We expect that improvements in the measurement software will improve the observer variability. Although in our method we assessed volumes, the analysis was performed in axial two-dimensional images. Evaluating the artery both in axial slices and using longitudinal reformats will provide more information on the borders of the vessel wall. This would enable a better continuation of transversal contours in adjacent slices. Also, highlighting specific parts of the vessel outer contour in axial images based on outer vessel contour assessment in longitudinal planes might be helpful. Finally, the differentiation between normal vessel wall and slightly thickened vessel wall can be based on wall thickness measurements, and the length of the atherosclerotic disease can be assessed more reproducibly.

Besides MDCTA, MRI has been used for non-invasive atherosclerotic carotid plaque characterization and quantification. Studies have shown that there is good agreement between in vivo MRI and histology for qualitative [1416] and quantitative [17] assessment of plaque components, while observer reproducibility has shown to be good to excellent for plaque area [1416, 18] and plaque component areas [19]. ICC for plaque area were 0.90–0.96 and for lipid core 0.88–0.89. The reproducibility of MRI-based plaque volume measurements has not been extensively studied. One study reported a coefficient of variation for an averaged (over 5 slices) plaque area of 3.5% [20], while another study reported a coefficient of variation of 9.8% for plaque volume [20].

Until now carotid intima-media thickness (CIMT) is a validated endpoint in progression/regression studies. CIMT has shown to be an independent risk factor for future myocardial infarction and stroke risk [21, 22]. In addition, CIMT has been related to the presence of future carotid plaque [23]. Lifestyle changes [24] and statin therapy [25] has a beneficial effect on CIMT. Ultrasound assessment of CIMT is accurate when compared with histology [26, 27], and has a very good reproducibility (coefficient of variation 2.4–10.6%) [28]. Interscan coefficient of variation is 5.6% [28], making it a potential valuable tool to evaluate the effectiveness of prevention therapy. Unfortunately, CIMT does not provide us with area and volumetric measurements of the plaque and ignores the presence of different plaque components. This makes CIMT unsuitable for the precise evaluation of pharmacological effects on the advanced atherosclerotic plaque.

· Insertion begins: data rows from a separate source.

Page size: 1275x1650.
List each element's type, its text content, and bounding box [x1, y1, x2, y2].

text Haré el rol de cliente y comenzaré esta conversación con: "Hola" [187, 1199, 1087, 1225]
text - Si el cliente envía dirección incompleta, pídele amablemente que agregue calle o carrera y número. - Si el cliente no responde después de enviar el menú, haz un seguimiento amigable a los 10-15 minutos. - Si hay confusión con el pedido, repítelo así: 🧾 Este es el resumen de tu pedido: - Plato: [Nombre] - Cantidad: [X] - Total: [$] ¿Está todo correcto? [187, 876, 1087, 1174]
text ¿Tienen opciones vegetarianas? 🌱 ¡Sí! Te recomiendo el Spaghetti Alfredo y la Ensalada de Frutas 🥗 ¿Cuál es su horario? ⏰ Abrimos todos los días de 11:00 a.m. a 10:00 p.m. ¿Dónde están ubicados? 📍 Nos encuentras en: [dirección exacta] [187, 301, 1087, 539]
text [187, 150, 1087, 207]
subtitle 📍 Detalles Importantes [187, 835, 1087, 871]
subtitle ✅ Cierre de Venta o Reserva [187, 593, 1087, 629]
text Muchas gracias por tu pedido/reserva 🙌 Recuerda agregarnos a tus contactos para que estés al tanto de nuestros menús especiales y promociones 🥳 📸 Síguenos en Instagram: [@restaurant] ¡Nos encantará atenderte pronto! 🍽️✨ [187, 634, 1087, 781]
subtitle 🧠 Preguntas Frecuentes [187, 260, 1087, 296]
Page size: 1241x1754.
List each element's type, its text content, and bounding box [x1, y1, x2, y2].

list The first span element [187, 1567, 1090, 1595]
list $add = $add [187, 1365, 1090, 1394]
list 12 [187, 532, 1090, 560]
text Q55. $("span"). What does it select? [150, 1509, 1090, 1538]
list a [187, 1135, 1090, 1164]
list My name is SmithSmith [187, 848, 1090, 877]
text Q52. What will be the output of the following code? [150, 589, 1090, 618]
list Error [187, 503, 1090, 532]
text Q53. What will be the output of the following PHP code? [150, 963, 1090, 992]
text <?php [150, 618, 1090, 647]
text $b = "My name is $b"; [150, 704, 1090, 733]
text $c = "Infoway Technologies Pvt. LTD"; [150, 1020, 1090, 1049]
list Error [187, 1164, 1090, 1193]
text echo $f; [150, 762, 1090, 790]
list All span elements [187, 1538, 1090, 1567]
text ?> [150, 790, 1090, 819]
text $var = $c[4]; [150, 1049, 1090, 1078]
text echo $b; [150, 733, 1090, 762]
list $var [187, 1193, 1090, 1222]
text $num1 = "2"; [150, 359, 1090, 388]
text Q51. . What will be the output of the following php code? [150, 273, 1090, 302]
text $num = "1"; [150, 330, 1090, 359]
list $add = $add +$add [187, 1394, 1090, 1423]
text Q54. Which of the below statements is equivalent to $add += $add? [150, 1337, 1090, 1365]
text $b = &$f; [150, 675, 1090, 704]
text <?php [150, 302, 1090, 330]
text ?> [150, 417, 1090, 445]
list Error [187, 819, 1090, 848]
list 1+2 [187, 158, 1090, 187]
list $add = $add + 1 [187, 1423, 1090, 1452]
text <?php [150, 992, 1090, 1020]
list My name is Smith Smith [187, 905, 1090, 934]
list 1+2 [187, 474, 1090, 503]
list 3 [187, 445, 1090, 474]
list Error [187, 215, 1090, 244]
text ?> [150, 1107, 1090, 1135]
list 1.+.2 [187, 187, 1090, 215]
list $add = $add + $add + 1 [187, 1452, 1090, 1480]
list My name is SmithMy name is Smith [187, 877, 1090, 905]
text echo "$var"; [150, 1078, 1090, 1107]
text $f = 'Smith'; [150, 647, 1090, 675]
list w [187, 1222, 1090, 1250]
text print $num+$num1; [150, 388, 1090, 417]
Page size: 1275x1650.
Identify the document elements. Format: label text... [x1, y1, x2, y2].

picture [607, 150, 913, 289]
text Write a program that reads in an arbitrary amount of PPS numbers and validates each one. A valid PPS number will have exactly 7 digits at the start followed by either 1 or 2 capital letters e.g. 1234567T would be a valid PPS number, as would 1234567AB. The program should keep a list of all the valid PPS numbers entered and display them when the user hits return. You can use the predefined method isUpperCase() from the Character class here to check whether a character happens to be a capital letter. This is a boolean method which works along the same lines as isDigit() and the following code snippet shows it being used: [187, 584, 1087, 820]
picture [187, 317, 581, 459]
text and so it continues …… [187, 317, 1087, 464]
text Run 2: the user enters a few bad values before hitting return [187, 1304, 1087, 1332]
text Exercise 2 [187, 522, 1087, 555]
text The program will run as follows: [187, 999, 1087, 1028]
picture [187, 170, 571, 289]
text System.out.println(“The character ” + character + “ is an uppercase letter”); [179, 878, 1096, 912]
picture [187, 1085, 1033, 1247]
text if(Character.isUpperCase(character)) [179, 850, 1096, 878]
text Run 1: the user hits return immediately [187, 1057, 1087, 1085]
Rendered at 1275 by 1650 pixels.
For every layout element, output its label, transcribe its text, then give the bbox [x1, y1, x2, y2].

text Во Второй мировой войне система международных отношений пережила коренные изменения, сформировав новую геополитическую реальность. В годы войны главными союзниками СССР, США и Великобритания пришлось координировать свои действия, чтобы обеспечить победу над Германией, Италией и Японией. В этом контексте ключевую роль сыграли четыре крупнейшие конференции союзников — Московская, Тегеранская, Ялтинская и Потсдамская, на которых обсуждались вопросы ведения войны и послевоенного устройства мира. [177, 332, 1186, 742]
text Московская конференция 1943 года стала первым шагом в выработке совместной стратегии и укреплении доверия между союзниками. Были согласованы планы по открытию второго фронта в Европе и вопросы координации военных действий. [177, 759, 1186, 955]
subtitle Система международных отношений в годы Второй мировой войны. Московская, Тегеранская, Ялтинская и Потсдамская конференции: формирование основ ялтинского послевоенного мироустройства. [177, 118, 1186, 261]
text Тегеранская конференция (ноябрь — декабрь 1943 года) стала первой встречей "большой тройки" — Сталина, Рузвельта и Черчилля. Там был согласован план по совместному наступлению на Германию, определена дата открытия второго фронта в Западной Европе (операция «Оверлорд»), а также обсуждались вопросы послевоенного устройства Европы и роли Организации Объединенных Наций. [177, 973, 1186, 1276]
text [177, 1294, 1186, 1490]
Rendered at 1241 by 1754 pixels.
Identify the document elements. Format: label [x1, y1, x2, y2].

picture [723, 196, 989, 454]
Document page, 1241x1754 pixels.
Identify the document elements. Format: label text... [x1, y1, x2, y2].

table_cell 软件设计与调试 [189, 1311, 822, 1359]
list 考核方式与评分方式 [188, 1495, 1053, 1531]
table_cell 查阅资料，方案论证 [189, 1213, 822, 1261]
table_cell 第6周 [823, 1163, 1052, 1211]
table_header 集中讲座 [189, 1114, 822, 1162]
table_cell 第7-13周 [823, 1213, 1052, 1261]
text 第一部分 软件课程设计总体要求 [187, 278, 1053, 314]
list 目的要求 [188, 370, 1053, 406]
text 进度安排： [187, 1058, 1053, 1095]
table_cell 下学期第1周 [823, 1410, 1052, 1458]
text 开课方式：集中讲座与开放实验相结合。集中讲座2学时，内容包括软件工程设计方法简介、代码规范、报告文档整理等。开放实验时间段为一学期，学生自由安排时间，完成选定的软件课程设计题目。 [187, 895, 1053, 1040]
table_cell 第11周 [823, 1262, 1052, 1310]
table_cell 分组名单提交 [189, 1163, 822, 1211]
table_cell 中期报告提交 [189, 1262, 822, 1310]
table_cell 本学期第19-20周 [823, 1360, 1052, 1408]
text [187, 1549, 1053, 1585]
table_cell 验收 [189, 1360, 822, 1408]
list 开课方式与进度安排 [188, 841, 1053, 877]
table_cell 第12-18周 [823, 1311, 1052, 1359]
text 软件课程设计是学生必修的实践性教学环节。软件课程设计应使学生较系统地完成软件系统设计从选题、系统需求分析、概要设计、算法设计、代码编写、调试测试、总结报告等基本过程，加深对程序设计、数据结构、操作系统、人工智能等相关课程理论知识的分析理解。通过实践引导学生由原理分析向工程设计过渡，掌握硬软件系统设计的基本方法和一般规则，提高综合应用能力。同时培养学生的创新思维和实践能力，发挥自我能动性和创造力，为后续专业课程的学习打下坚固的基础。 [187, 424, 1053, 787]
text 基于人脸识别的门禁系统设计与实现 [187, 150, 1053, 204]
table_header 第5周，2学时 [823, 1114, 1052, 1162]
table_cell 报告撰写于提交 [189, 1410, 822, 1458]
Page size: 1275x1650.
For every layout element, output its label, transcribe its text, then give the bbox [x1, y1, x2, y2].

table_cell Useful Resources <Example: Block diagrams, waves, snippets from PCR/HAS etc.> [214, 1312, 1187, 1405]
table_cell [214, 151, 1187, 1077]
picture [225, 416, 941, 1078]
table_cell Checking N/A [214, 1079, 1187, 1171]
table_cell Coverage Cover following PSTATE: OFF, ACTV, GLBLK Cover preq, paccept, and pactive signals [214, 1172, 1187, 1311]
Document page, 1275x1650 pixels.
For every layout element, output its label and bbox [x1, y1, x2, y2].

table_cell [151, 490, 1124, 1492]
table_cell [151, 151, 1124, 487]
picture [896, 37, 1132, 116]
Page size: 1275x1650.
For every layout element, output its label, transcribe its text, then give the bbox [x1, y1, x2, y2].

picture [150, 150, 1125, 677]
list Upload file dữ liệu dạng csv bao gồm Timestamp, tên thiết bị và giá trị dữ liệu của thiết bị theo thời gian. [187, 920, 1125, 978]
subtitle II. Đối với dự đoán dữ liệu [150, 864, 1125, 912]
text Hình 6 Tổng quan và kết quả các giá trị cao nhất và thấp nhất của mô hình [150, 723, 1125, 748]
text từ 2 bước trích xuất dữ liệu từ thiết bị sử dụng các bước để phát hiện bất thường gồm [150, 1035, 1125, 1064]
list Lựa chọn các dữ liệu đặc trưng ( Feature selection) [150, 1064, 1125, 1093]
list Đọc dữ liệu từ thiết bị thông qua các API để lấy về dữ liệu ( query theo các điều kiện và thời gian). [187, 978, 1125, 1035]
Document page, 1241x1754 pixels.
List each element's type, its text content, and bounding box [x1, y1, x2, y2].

The present study investigated the reproducibility of MDCTA-based atherosclerotic plaque volume measurements. It is a limitation that validation with histology has not been performed. Because we investigated a range of carotid artery stenoses, atherosclerotic specimens were not available in most of the patients. In the patients with a stenosis of more than 70% stent placement or surgery was performed. Previous studies [5, 6], however, have demonstrated a good correlation between area measurements with MDCTA and histology. A second limitation is the inclusion of the vessel wall (tunica media) in the plaque volume measurements. With MDCTA it is not possible to differentiate between the atherosclerotic plaque and the tunica media. This will lead to a systematic overestimation of plaque volume measurements. It is not expected that this overestimation will be a problem for serial evaluation or risk prediction.

Conclusion

In vivo assessment of atherosclerotic plaque and plaque component volumes in carotid arteries with MDCTA is feasible with a moderate reproducibility. A prospective longitudinal study which examines the relationship between cardiovascular risk factors, plaque and plaque component volumes and outcome may determine the value of MDCTA-based stroke risk predictors.